Judge Jerry Smith of the Fifth Circuit berated a federal trial judge in an extraordinary dissenting opinion in a case involving Texas’s effort to redraw its congressional districts.
Smith, a Ronald Reagan appointee to the federal appeals court, alleged that US District Judge Jeffrey Brown—who was appointed by Donald Trump—didn’t give him proper time or notice to draft his dissenting opinion in the case.
The opinion rejected the typically collegial tone that judges take with one another. It was issued one day after a divided three-judge court designated to review the redistricting plan blocked the effort by Texas to redo its congressional maps, finding they were likely racially gerrymandered.
“Any pretense of judicial restraint, good faith, or trust by these two judges is gone,” Smith wrote of Brown and Senior US District Judge David Guaderrama.
He said that Brown pushed to publish the majority opinion without giving Smith the time to read and draft a response to it. Smith said he was attending funeral services for another federal judge, and when he returned, worked through the weekend with his law clerks on the dissent before the majority opinion published Tuesday.
Smith also accused Brown of acting to reach his preferred outcome in the case, rather than following the law.
“This is the most blatant exercise of judicial activism that I have ever witnessed,” Smith wrote.
Brown didn’t immediately return a request for comment.
Brown, formerly of the Supreme Court of Texas, received Republican praise as he was appointed by Trump to the federal bench in 2019.
‘Unskilled Magician’
Smith raised Brown’s prior ruling in another gerrymandering case, in which the trial judge had found a new map for Galveston County commissioner elections diluted the county’s Black and Hispanic voters. The full Fifth Circuit later reversed him, a decision that Smith cited in his dissent.
Smith said the Fifth Circuit recently ruled that "'[t]he most obvious reason for mid-cycle redistricting, of course, is partisan gain.’”
“Because the ‘obvious reason’ for the 2025 redistricting ‘of course, is partisan gain,’ Judge Brown commits grave error in concluding that the Texas Legislature is more bigoted than political,” Smith said.
Smith also took aim at Brown’s analysis in needing to hand down a preliminary injunction. He claimed the trial judge “has a lingering habit” of correctly sharing part of a legal principle but then “veers off track along a spectrum—intentionally misleading at best to false at worst.”
The plaintiffs were facing Supreme Court and Fifth Circuit precedent “stacked against them,” Smith said, on top of having to meet the high bar for the injunction.

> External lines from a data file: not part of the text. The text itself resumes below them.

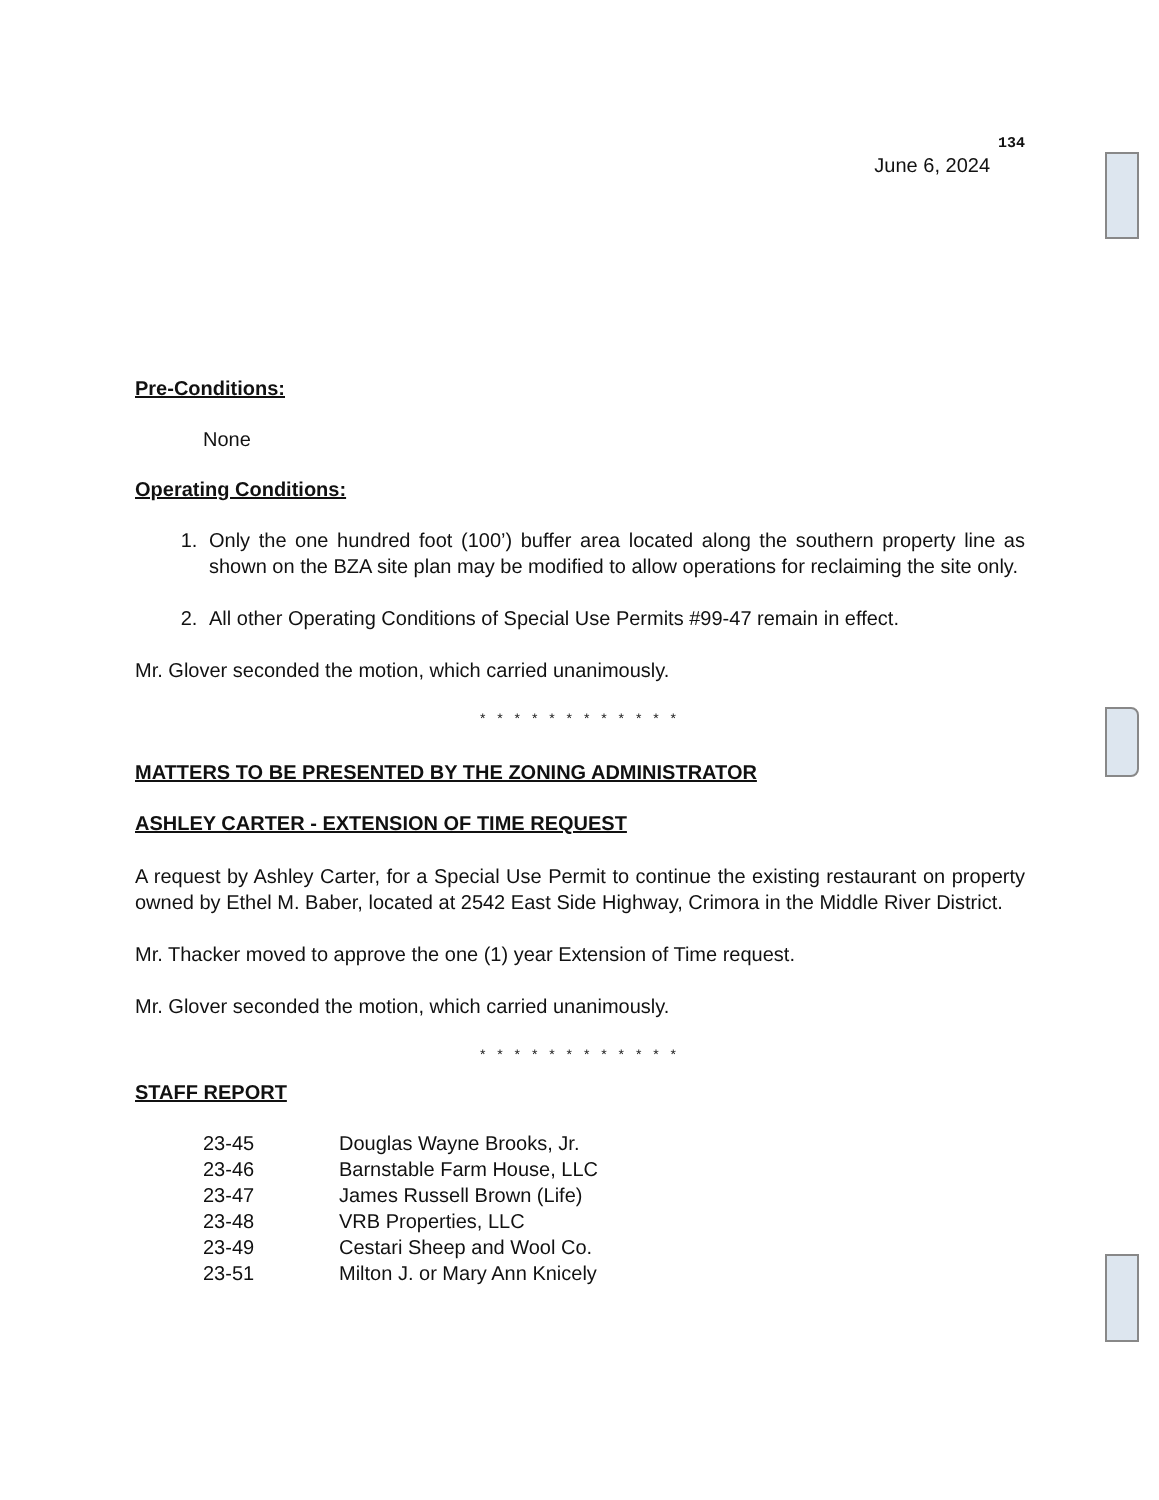134
June 6, 2024
Pre-Conditions:
None
Operating Conditions:
1. Only the one hundred foot (100’) buffer area located along the southern property line as shown on the BZA site plan may be modified to allow operations for reclaiming the site only.
2. All other Operating Conditions of Special Use Permits #99-47 remain in effect.
Mr. Glover seconded the motion, which carried unanimously.
* * * * * * * * * * * *
MATTERS TO BE PRESENTED BY THE ZONING ADMINISTRATOR
ASHLEY CARTER - EXTENSION OF TIME REQUEST
A request by Ashley Carter, for a Special Use Permit to continue the existing restaurant on property owned by Ethel M. Baber, located at 2542 East Side Highway, Crimora in the Middle River District.
Mr. Thacker moved to approve the one (1) year Extension of Time request.
Mr. Glover seconded the motion, which carried unanimously.
* * * * * * * * * * * *
STAFF REPORT
| 23-45 | Douglas Wayne Brooks, Jr. |
| 23-46 | Barnstable Farm House, LLC |
| 23-47 | James Russell Brown (Life) |
| 23-48 | VRB Properties, LLC |
| 23-49 | Cestari Sheep and Wool Co. |
| 23-51 | Milton J. or Mary Ann Knicely |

“Nothing in any bag of results-oriented tricks can save that wished-for result,” Smith said. “Judge Brown is an unskilled magician. The audience knows what is coming next.”
Smith said that Brown didn’t properly weigh the expert testimony given by the drawer of the maps, Adam Kincaid, who said race wasn’t his motivator in crafting the new districts.

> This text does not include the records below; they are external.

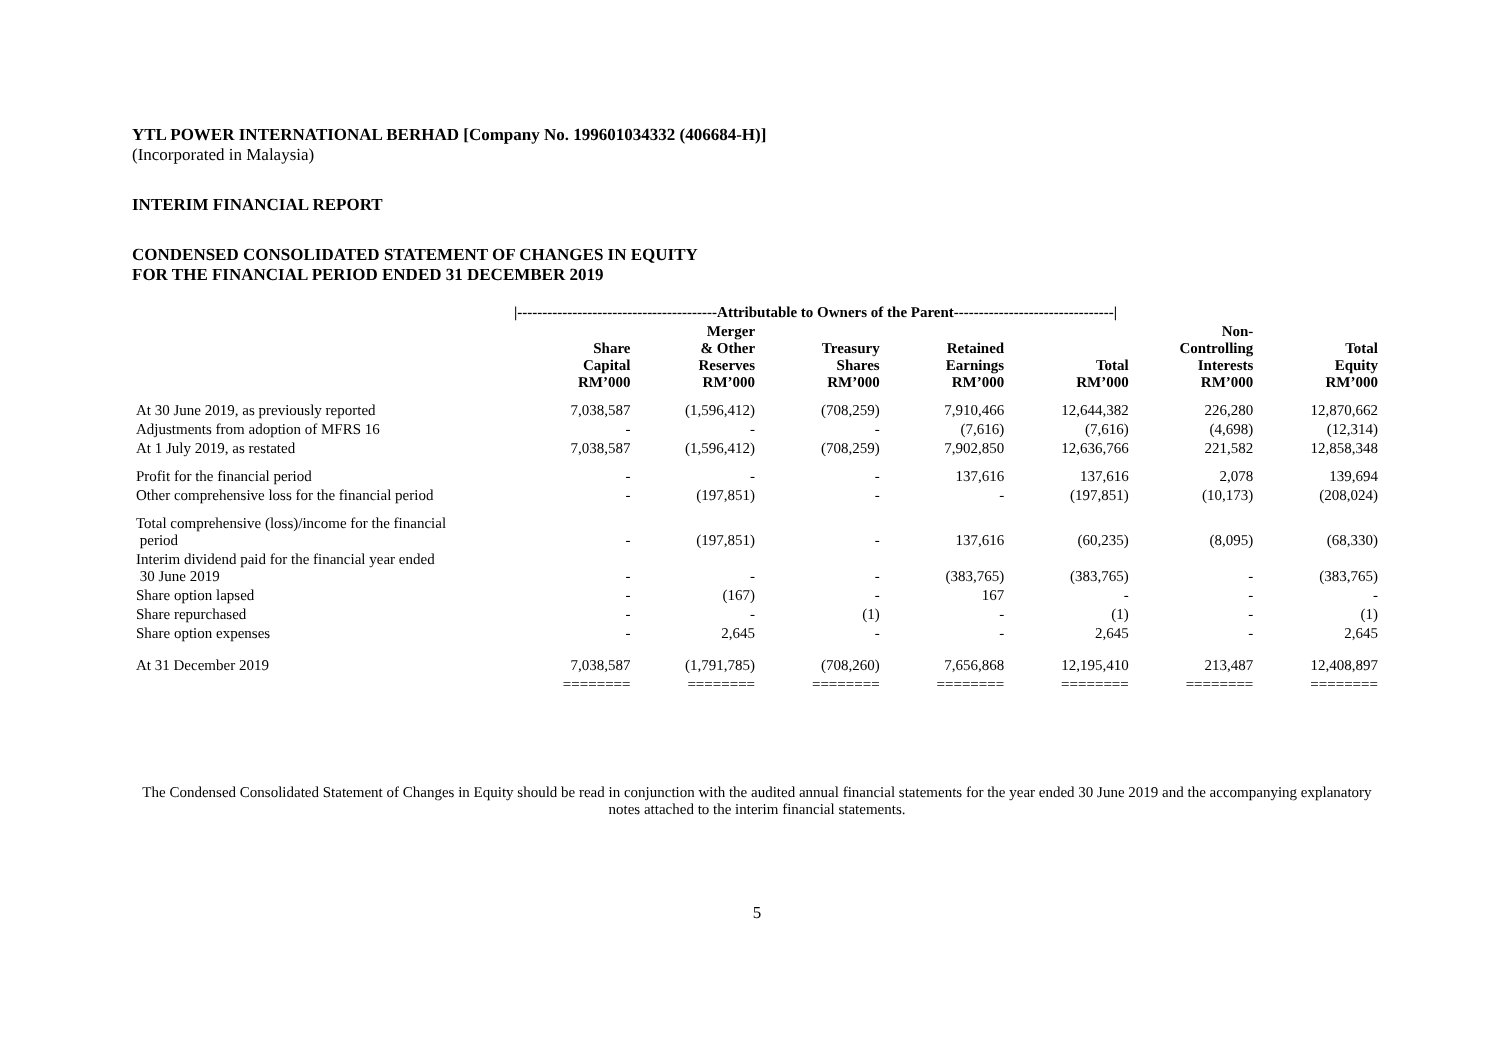YTL POWER INTERNATIONAL BERHAD [Company No. 199601034332 (406684-H)]
(Incorporated in Malaysia)
INTERIM FINANCIAL REPORT
CONDENSED CONSOLIDATED STATEMENT OF CHANGES IN EQUITY
FOR THE FINANCIAL PERIOD ENDED 31 DECEMBER 2019
| | /----------------------------------------Attributable to Owners of the Parent--------------------------------/ | | | | | | |
| --- | --- | --- | --- | --- | --- | --- | --- |
| | Share Capital RM’000 | Merger & Other Reserves RM’000 | Treasury Shares RM’000 | Retained Earnings RM’000 | Total RM’000 | Non- Controlling Interests RM’000 | Total Equity RM’000 |
| At 30 June 2019, as previously reported | 7,038,587 | (1,596,412) | (708,259) | 7,910,466 | 12,644,382 | 226,280 | 12,870,662 |
| Adjustments from adoption of MFRS 16 | - | - | - | (7,616) | (7,616) | (4,698) | (12,314) |
| At 1 July 2019, as restated | 7,038,587 | (1,596,412) | (708,259) | 7,902,850 | 12,636,766 | 221,582 | 12,858,348 |
| Profit for the financial period | - | - | - | 137,616 | 137,616 | 2,078 | 139,694 |
| Other comprehensive loss for the financial period | - | (197,851) | - | - | (197,851) | (10,173) | (208,024) |
| Total comprehensive (loss)/income for the financial period | - | (197,851) | - | 137,616 | (60,235) | (8,095) | (68,330) |
| Interim dividend paid for the financial year ended 30 June 2019 | - | - | - | (383,765) | (383,765) | - | (383,765) |
| Share option lapsed | - | (167) | - | 167 | - | - | - |
| Share repurchased | - | - | (1) | - | (1) | - | (1) |
| Share option expenses | - | 2,645 | - | - | 2,645 | - | 2,645 |
| At 31 December 2019 | 7,038,587 | (1,791,785) | (708,260) | 7,656,868 | 12,195,410 | 213,487 | 12,408,897 |
| | ======== | ======== | ======== | ======== | ======== | ======== | ======== |
The Condensed Consolidated Statement of Changes in Equity should be read in conjunction with the audited annual financial statements for the year ended 30 June 2019 and the accompanying explanatory notes attached to the interim financial statements.
5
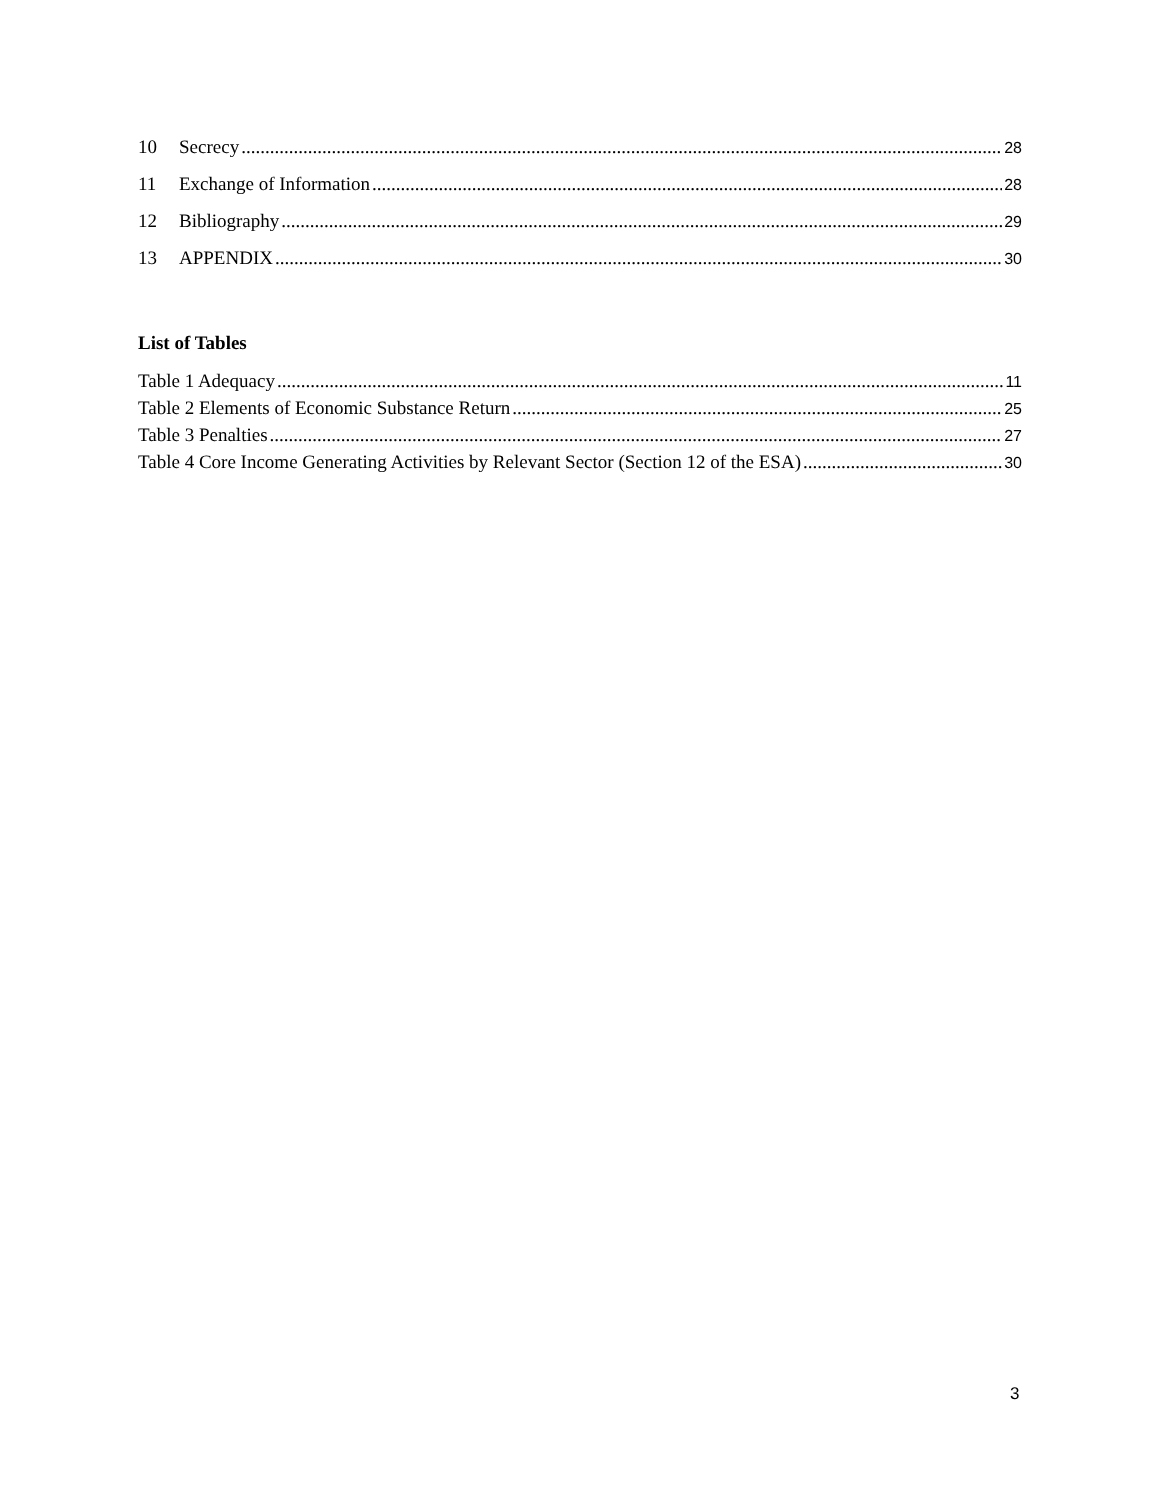10 Secrecy 28
11 Exchange of Information 28
12 Bibliography 29
13 APPENDIX 30
List of Tables
Table 1 Adequacy 11
Table 2 Elements of Economic Substance Return 25
Table 3 Penalties 27
Table 4 Core Income Generating Activities by Relevant Sector (Section 12 of the ESA) 30
3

And he said Brown’s opinion “creates mayhem, chaos, misinformation, and confusion,” as the process for Texas’s 2026 elections is already underway. Candidates could begin declaring for office on Nov. 8.
“Unfairness is the word of the day, and this injunction is laden with unfair consequences,” Smith said.
Smith also published within the dissent a page-and-a-half long “non-exhaustive list of misleading, deceptive, or false statements Judge Brown put forward.”
The senior judge had opened the dissent by quoting Bette Davis’s character Margo Channing in “All About Eve,” saying “Fasten your seatbelts. It’s going to be a bumpy night!”
“Darkness descends on the Rule of Law. A bumpy night, indeed,” Smith concluded.
Soros Ties Raised
Smith also claimed that billionaire philanthropist George Soros and his son Alex Soros “have their hands all over this.” He said the lawyers in the case are funded by George Soros, as was a lead expert in the litigation.
“The main winners from Judge Brown’s opinion are George Soros and Gavin Newsom,” Smith wrote, referring to California’s Democratic governor. “The obvious losers are the People of Texas and the Rule of Law.”
Marc Elias, the prominent Democratic lawyer whose law firm was mentioned by Smith, said in a social media post that he wasn’t sure what the judge was accusing them of doing. He called the dissent “unhinged.”
LULAC v. Abbott, W.D. Tex., No. 3:21-cv-00259, 11/19/25.